The 20,000 job cuts account for roughly 8.5 percent of the company’s workforce.


They include some 2,000 temporary jobs that have already been eliminated in Japan and another 1,200 early retirement buyouts from the United States. Nissan has also already announced 1,680 cuts in Spain. Nissan did not give details about where the additional reductions will hit.


Ghosn has put on hold the Nissan GT 2012 midterm business plan announced last year and its target of achieving 5 percent revenue growth through 2012. That plan was introduced after the earlier Value-Up initiative missed its unit sales goal.


The top priority now is preserving cash as Nissan and Japanese rivals struggle against collapsing global demand, a surging yen and shrinking access to credit. Of Japan’s six biggest automakers, only Honda Motor Co. and Suzuki Motor Corp. are still predicting profits.


“Nissan is operating in an environment in which we are hit with three challenges at one time: the credit crisis, economic recession and strengthening yen,” Ghosn said in Tokyo while announcing fiscal third-quarter results. “Systematically, the worst scenario happened.”


Ghosn’s new recovery actions include:


• Slashing Nissan’s global workforce to 215,000 from 235,000 by the end of 2009.


• Cutting labor costs by 20 percent to $7.69 billion.


• Limiting launches to 48 new products in the next five years, instead of 60 as planned.


• Slowing the ramp-up of Nissan’s new factory in Chennai, India.


• Suspending Nissan’s involvement in a new Renault factory in Tangiers, Morocco.

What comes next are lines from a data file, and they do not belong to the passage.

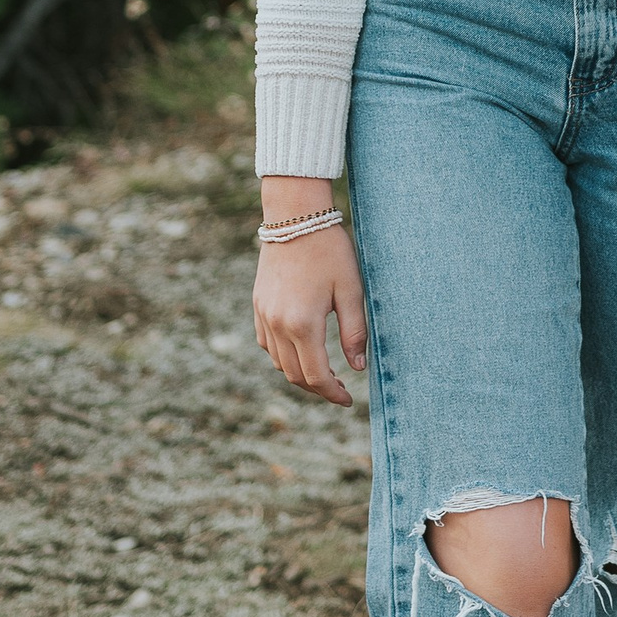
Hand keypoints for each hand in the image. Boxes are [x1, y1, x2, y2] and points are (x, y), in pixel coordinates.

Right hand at [254, 198, 367, 405]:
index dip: (333, 394)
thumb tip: (358, 367)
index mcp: (303, 324)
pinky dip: (284, 356)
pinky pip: (267, 344)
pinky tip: (303, 350)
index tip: (348, 400)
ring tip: (325, 372)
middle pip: (295, 375)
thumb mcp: (352, 290)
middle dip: (318, 388)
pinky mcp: (258, 305)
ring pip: (279, 362)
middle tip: (340, 389)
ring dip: (300, 374)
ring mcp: (264, 315)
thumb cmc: (330, 250)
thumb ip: (355, 332)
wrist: (295, 216)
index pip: (316, 376)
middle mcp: (278, 324)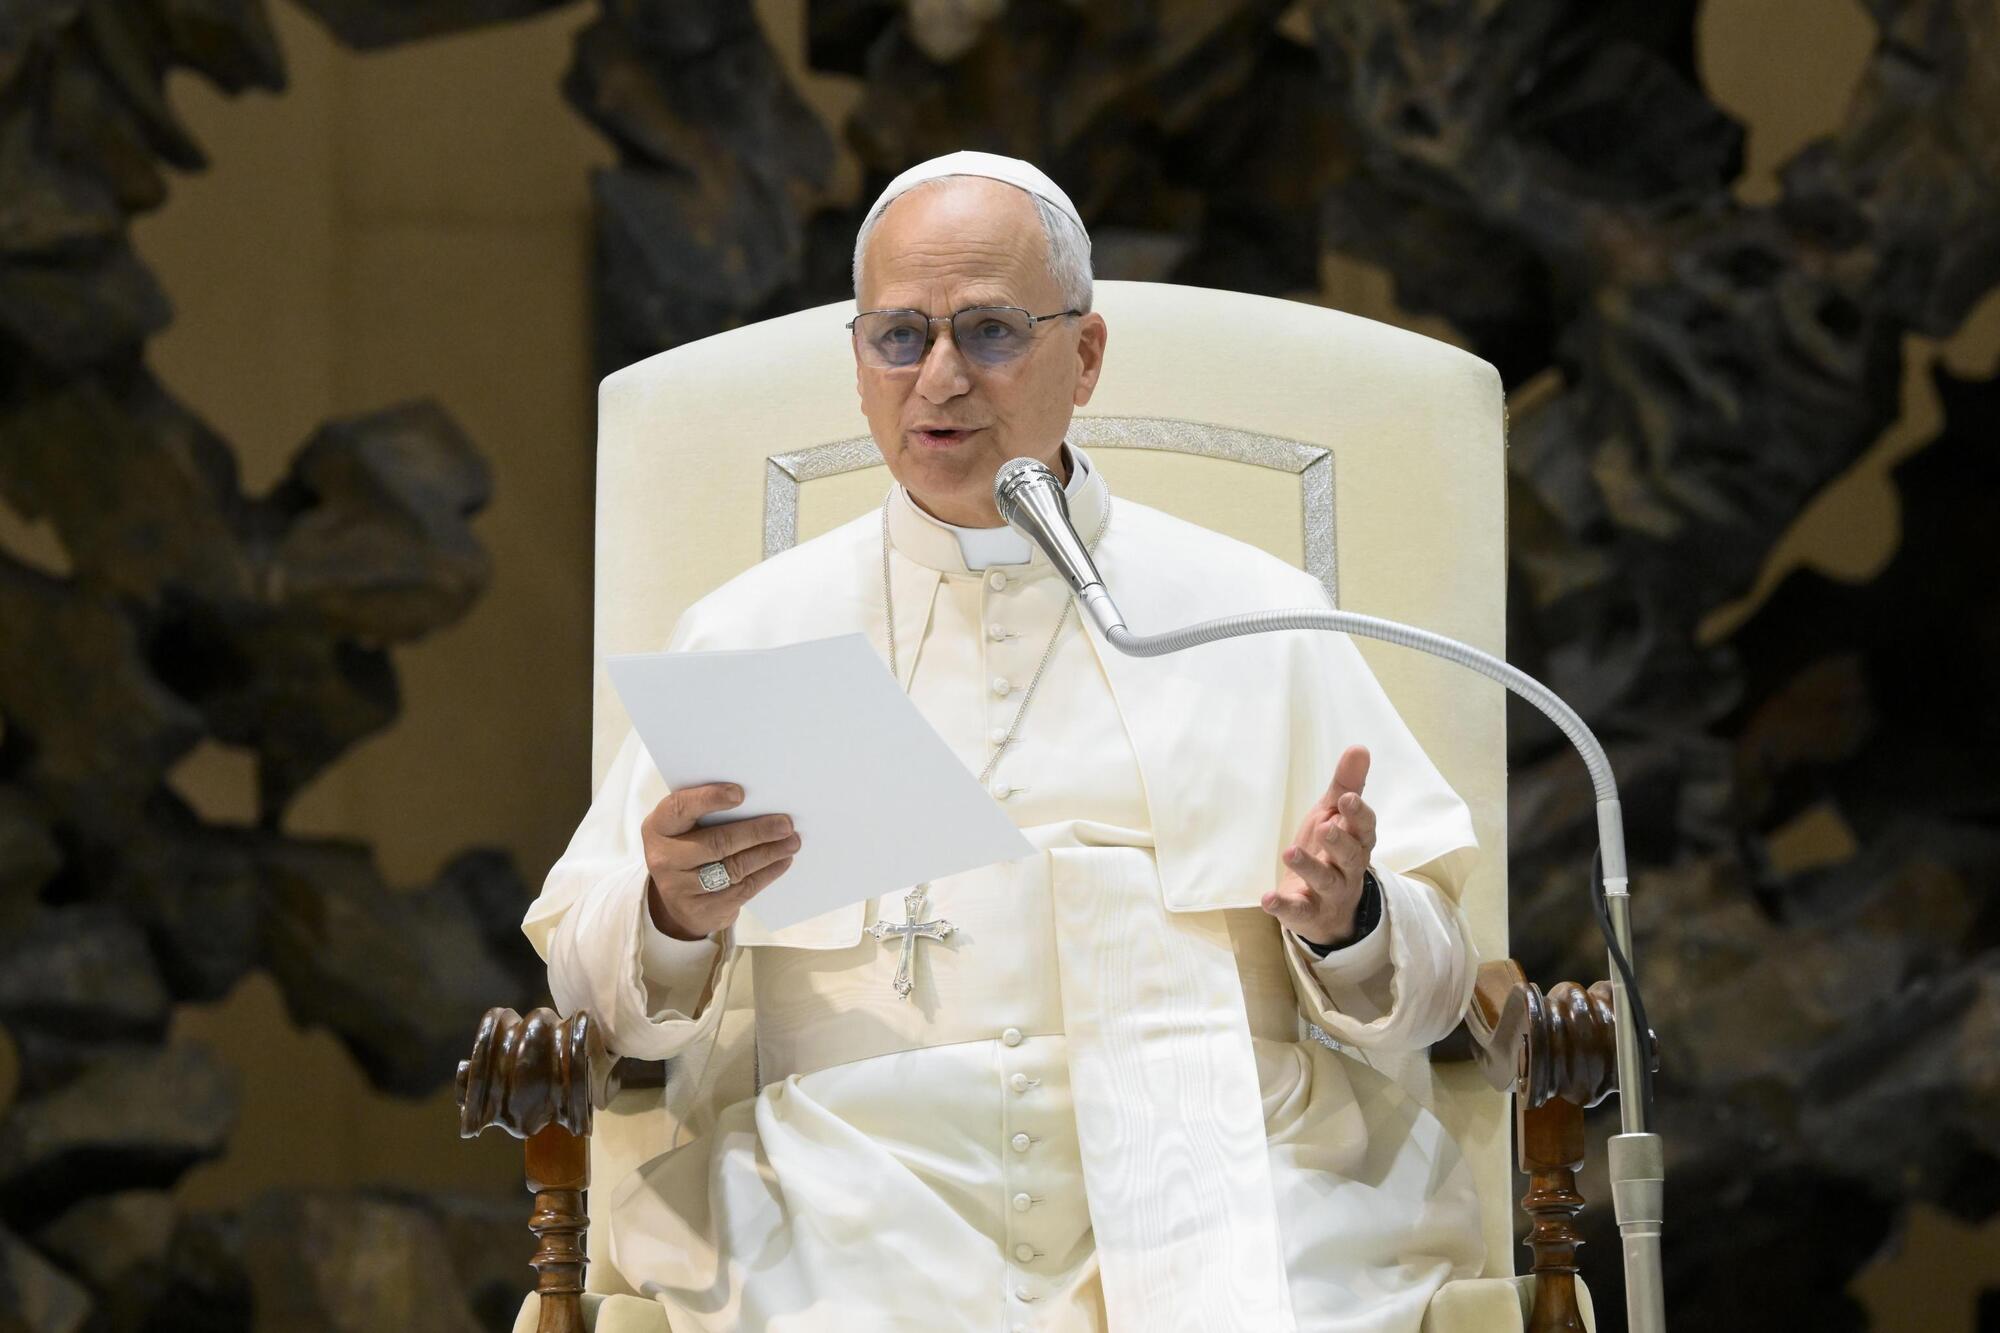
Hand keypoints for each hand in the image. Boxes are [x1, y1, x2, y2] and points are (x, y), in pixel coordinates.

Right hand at [642, 783, 799, 940]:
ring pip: (734, 867)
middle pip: (716, 842)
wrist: (678, 902)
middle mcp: (663, 858)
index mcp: (658, 828)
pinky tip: (783, 861)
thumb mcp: (685, 829)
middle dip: (756, 831)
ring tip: (792, 841)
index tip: (740, 793)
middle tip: (785, 824)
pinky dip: (767, 873)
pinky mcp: (702, 910)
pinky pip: (742, 888)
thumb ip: (708, 814)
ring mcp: (680, 888)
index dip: (709, 799)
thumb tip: (760, 800)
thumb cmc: (689, 849)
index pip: (679, 808)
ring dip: (768, 852)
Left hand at [1262, 744, 1377, 947]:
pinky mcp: (1308, 913)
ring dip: (1308, 868)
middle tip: (1324, 827)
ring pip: (1325, 881)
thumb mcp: (1335, 816)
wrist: (1329, 909)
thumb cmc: (1332, 851)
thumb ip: (1346, 785)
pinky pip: (1298, 911)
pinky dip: (1283, 905)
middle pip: (1350, 856)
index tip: (1347, 799)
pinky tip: (1268, 898)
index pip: (1364, 828)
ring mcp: (1330, 893)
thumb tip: (1360, 748)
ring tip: (1289, 852)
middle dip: (1339, 841)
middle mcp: (1349, 868)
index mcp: (1357, 841)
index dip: (1358, 814)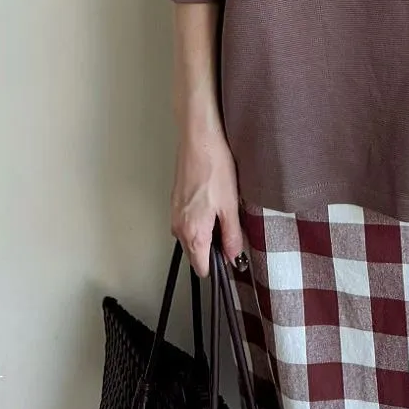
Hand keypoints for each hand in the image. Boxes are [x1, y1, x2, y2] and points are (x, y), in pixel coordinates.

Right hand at [170, 122, 247, 277]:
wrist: (198, 139)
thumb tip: (233, 257)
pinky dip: (198, 218)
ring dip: (205, 232)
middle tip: (230, 229)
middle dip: (212, 248)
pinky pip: (186, 221)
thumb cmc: (214, 168)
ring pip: (191, 237)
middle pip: (195, 253)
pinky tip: (212, 200)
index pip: (201, 268)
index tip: (230, 257)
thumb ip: (231, 236)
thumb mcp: (230, 205)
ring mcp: (174, 213)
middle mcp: (178, 227)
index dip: (218, 266)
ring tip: (222, 210)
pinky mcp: (175, 201)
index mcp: (193, 233)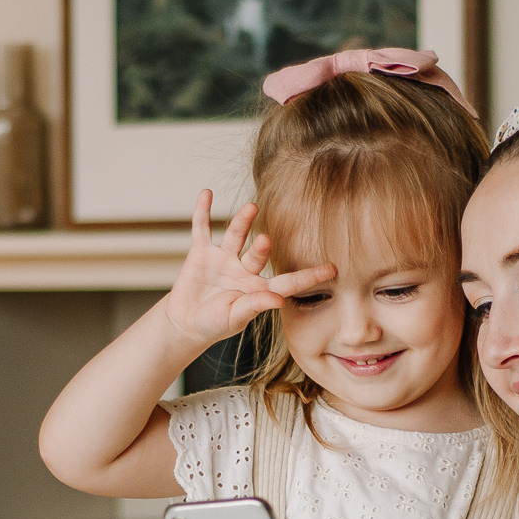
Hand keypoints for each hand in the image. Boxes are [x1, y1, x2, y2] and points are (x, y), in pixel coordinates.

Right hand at [164, 190, 334, 347]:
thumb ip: (254, 306)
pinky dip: (203, 212)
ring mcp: (224, 258)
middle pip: (257, 254)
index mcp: (259, 289)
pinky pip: (202, 228)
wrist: (185, 322)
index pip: (290, 281)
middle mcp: (245, 269)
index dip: (310, 275)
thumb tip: (279, 299)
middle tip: (265, 240)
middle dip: (261, 248)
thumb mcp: (234, 318)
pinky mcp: (202, 252)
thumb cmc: (214, 324)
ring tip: (251, 207)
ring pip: (235, 236)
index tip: (333, 268)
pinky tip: (207, 193)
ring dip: (242, 221)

• Reducing board member pay by 10 percent and managerial pay by 5 percent.


Nissan, 44 percent owned by Renault SA, will also approach governments worldwide about possible credit lines, Ghosn said. He applauded industry-support measures already implemented in Europe and being considered in Japan and the U.S.


“We need access to financing, that’s all we’re asking,” he said.


“Cash is king,” Ghosn said. “You need to generate cash and be extremely rigorous with cash.”


The company may seek up to $549.5 million in low-interest loans from the government-backed Development Bank of Japan, the Nikkei newspaper reported.


Nissan may also try tapping the $25 million the U.S. government has earmarked to help automakers and suppliers retool factories to make more fuel-efficient vehicles.


For the full year, Nissan expects an operating loss of $1.98 billion. That’s against an earlier outlook for an operating profit of $2.97 billion.


“Earnings are going to be bad at automakers for some time,” said Tomomi Yamashita, senior fund manager at Shinkin Asset Management.


“You’ve got the currency problem and the amount of production adjustment that’s ahead,” he said, adding that automakers could be in the red for a few more quarters.


Nissan will rein in capital expenditure by 21 percent in the current fiscal year and then cut again by 14 percent next year. The reductions will help Nissan save cash, Ghosn said.


Nissan’s U.S. sales fell 29.7 percent in January, while the market dropped 37.1 percent. The company also fared better than the industry last year in posting a 10.9 percent U.S. sales decline.